On the public relations side, Lasker’s legacy is clear and profound. He learned politics at the knee of Will Hays, the grand master of Republican politics in the World War I era. The techniques he refined in the congressional elections of 1918 and the presidential race of 1920 stuck with him; more than a decade later, his West Coast office kept socialist Upton Sinclair out of the California governorship and shortly thereafter persuaded Californians to repeal a punitive tax on chain stores. “A few simple ideas were hammered home steadily, steadily, steadily,” said W. G. Irwin.35 Again, this formula sounds self-evident to the modern ear, but it was far from obvious in the day when it was invented.

But in Lasker’s mind, all of these general contributions to the advertising industry, and specific contributions to individual companies, products, and politicians, didn’t amount to a legacy. Throughout his life, Lasker wanted to do something of significance, and feared he hadn’t. His whole life, said Sollitt, was aimed at doing something good—and business wasn’t a big enough stage: “Business didn’t really justify his existence.”36

This fear was the wellspring of his involvement in advocacy—for example, in the Leo Frank case—in politics, and in philanthropy. His philanthropic activities, shaped and advanced by Mary Lasker, were enormously influential. The Laskers took on causes, such as national health insurance and birth control, that politicians didn’t dare embrace. They helped advance the concept of leverage in philanthropy—“seeding” worthy causes with their own money, and counting on larger infusions of private and public dollars to carry the cause forward. These were Big Ideas, which Albert loved to shape, manipulate, and disseminate.

Albert also exerted his considerable personal influence with the media to persuade broadcasters to tackle taboo subjects. Cancer isn’t a disgrace, the wildly popular radio character Fibber McGee told his friend Charley, with an astonished national audience hanging on every shocking word. It’s a disgrace to think it’s a disgrace. Lasker changed the way people understood the world—and thereby set the world on a better course.

Albert Lasker loved a wager. At the same time, he cheerfully and unabashedly hedged his bets.

W. G. Irwin told the story of walking down the streets of Chicago with Lasker one day in search of confirmation of the rumor that an armistice had been signed ending World War I. “Well,” Lasker fretted aloud, “I am going to lose some money. I made a bet last week on this thing, that it wouldn’t end this year.”

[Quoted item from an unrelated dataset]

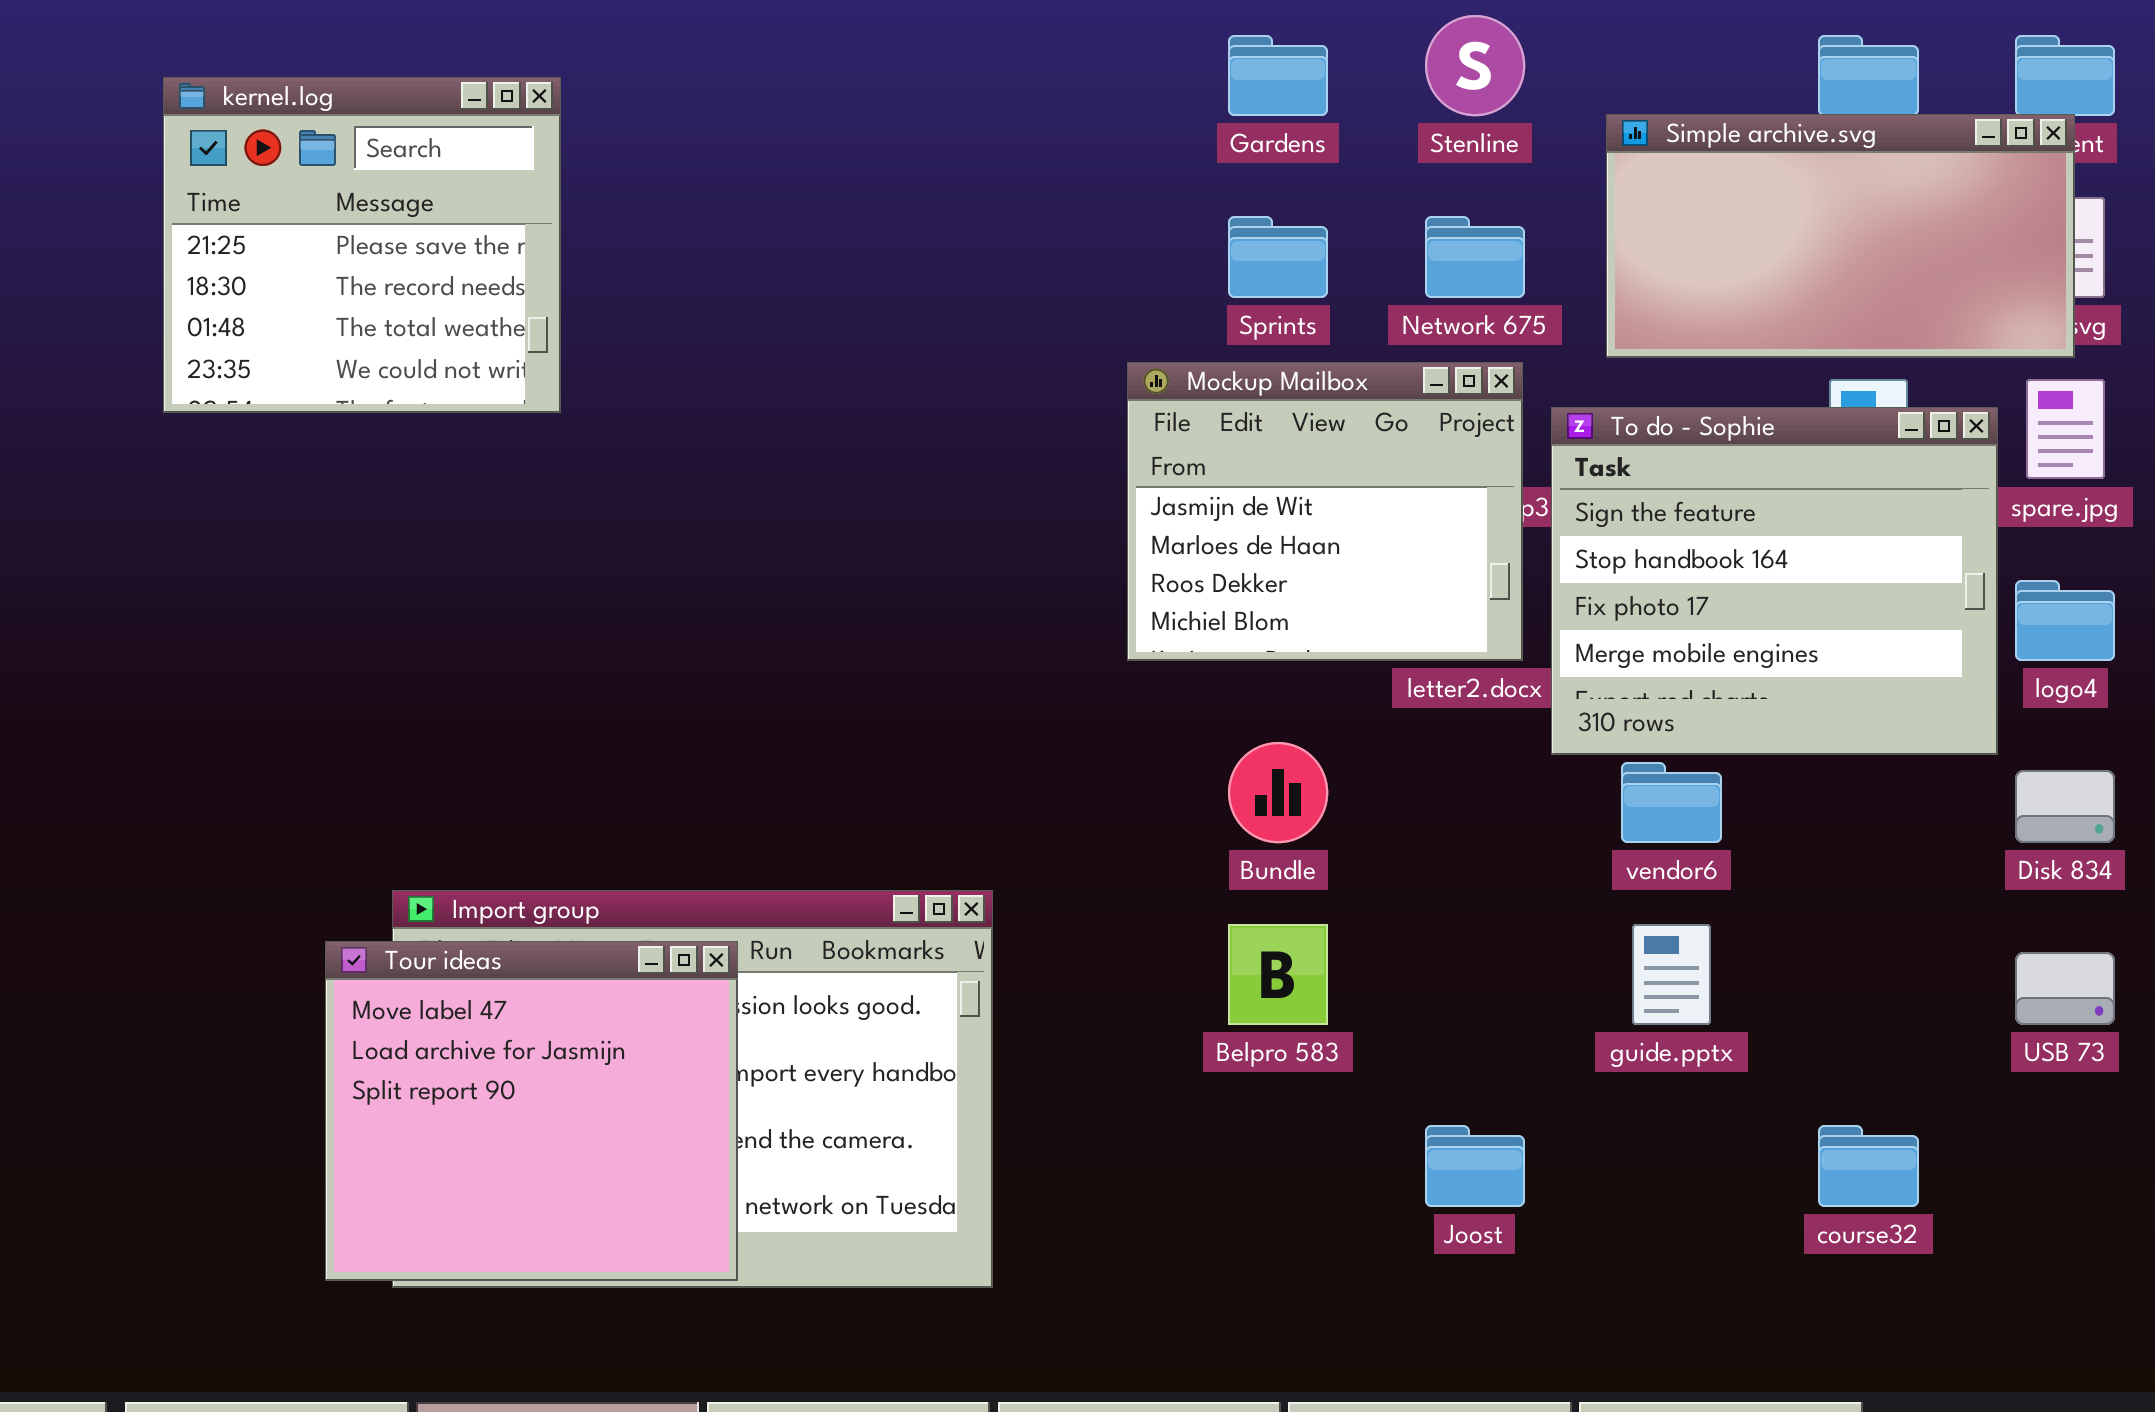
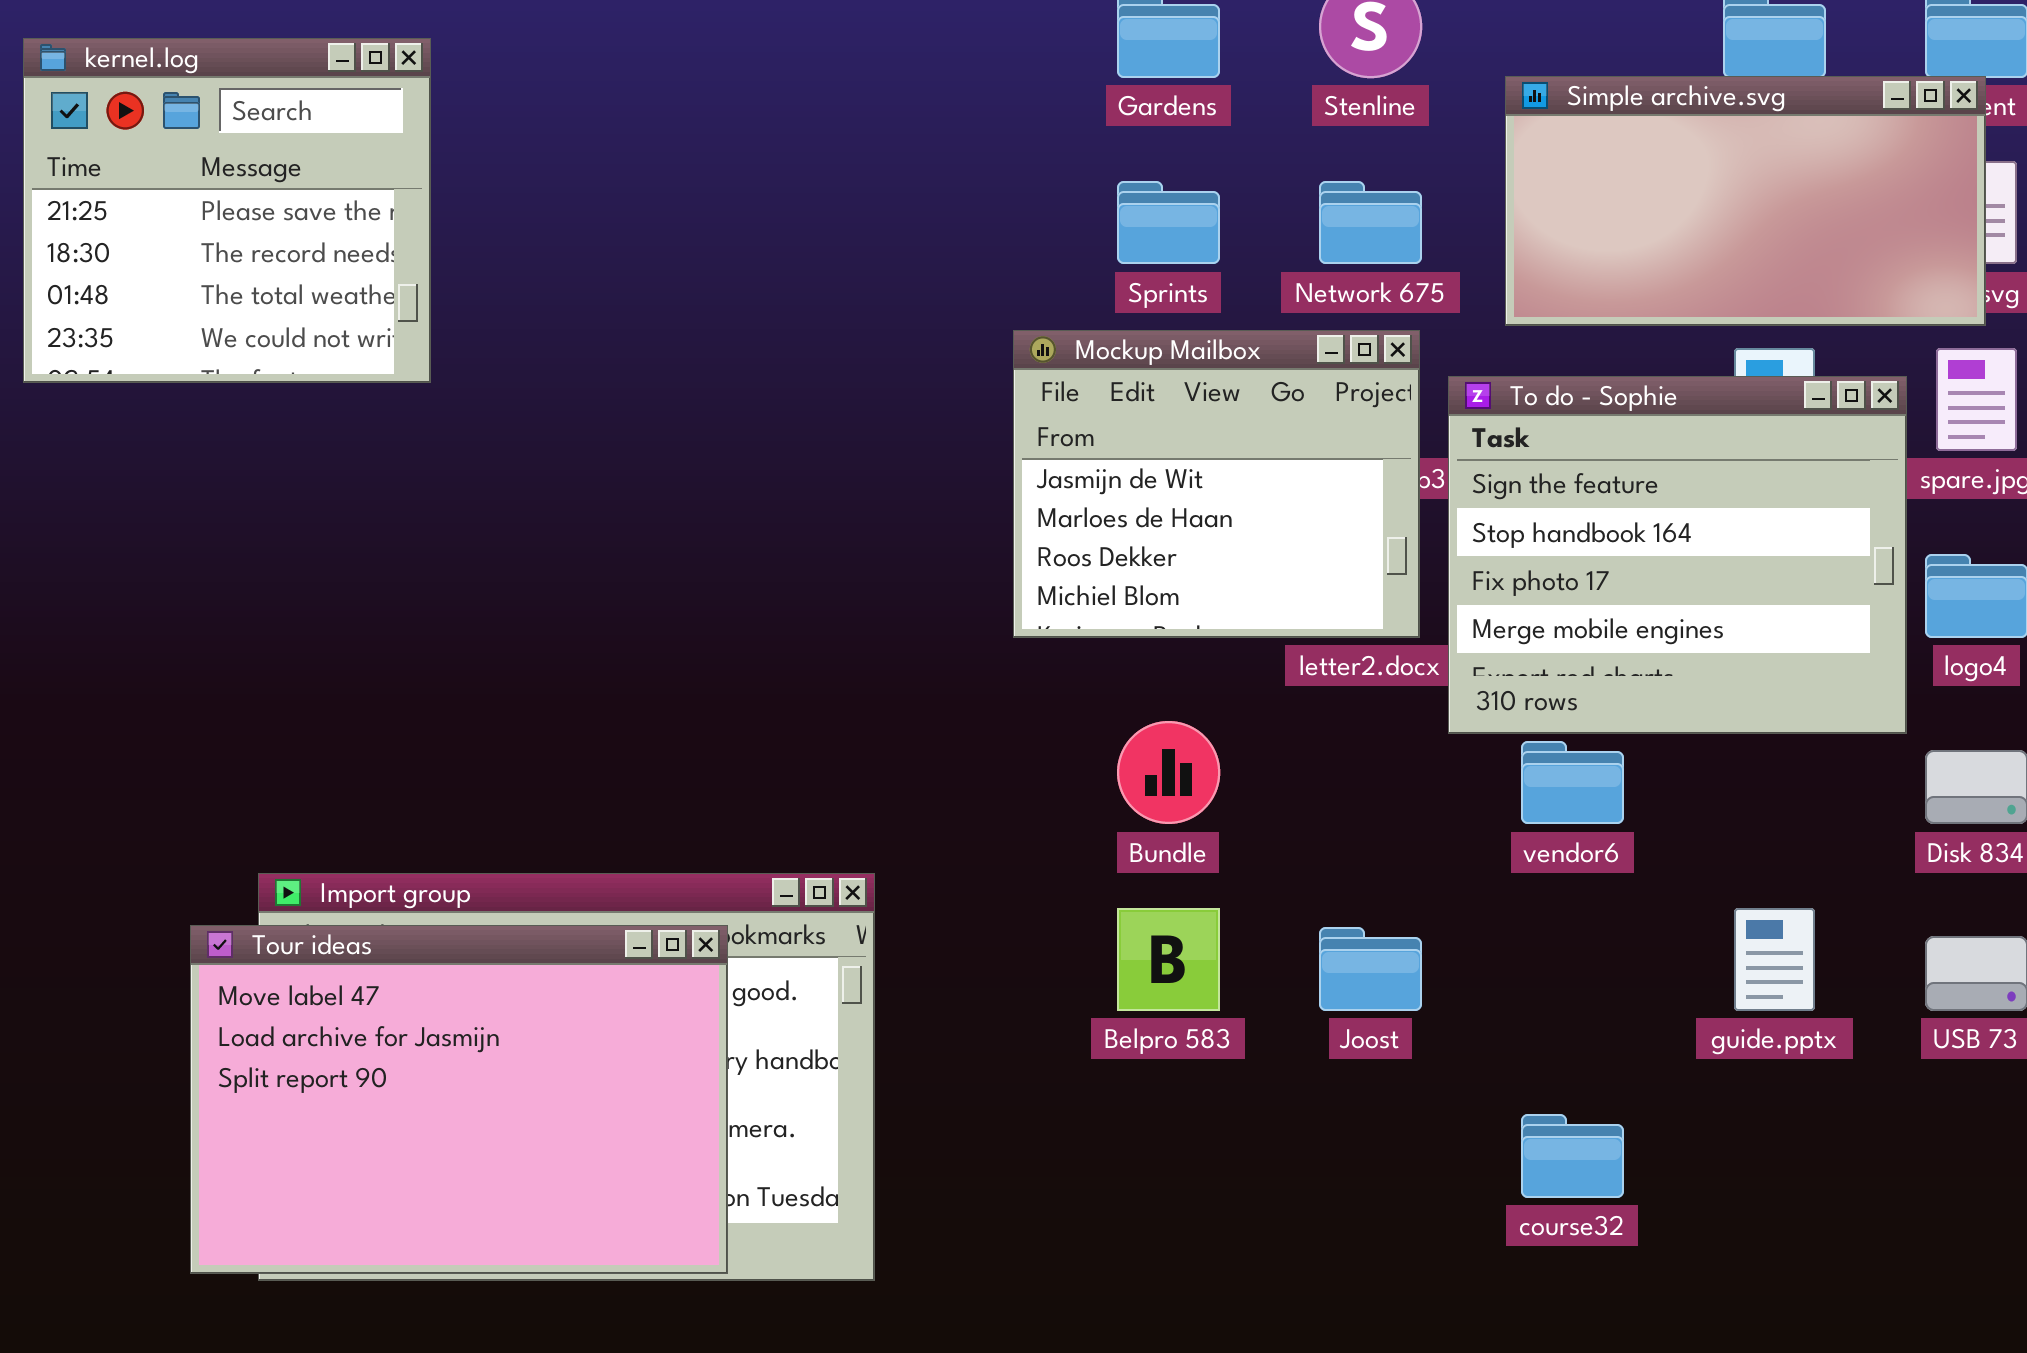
guide.pptx: [1632,924,1711,1025] -> [1734,908,1815,1011], moved
Tour ideas: [325,941,738,1281] -> [190,925,728,1274], resized
Joost: [1425,1125,1525,1207] -> [1319,927,1422,1011], moved
course32: [1818,1125,1919,1207] -> [1521,1114,1624,1198], moved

A half a block later, he brightened up, and announced with a smile, “But I’m all right. I made a bet before that it would.”37

So he was hedger of bets—someone who enjoyed the game, but at the same time, remained outside the game. This was true in almost all of his endeavors: He retained the eye of the outsider.

This was in part because he was a German (of sorts), a southerner, a westerner, and a Jew: all perspectives that placed him outside of the mainstream. His mental and emotional problems also contributed to his outsider status, and all these differentiating factors, it seems, combined to help him see things objectively and dispassionately. Notably, when he became an insider—as at Mitchell Motor, Van Camp’s, and Pepsodent, and arguably during his government service—his genius declined precipitously. He lost his ability to put his finger on the meat of the cocoanut, to get to the kernel of the nut. He became merely another stakeholder.

So he succeeded most notably as an outsider. But he was also, paradoxically, the quintessential insider. Impish, funny, breezy, flamboyant, exuberant, exaggerated, generous—and dark—he embodied something at the very heart of America.

And this made him the perfect person to sell America.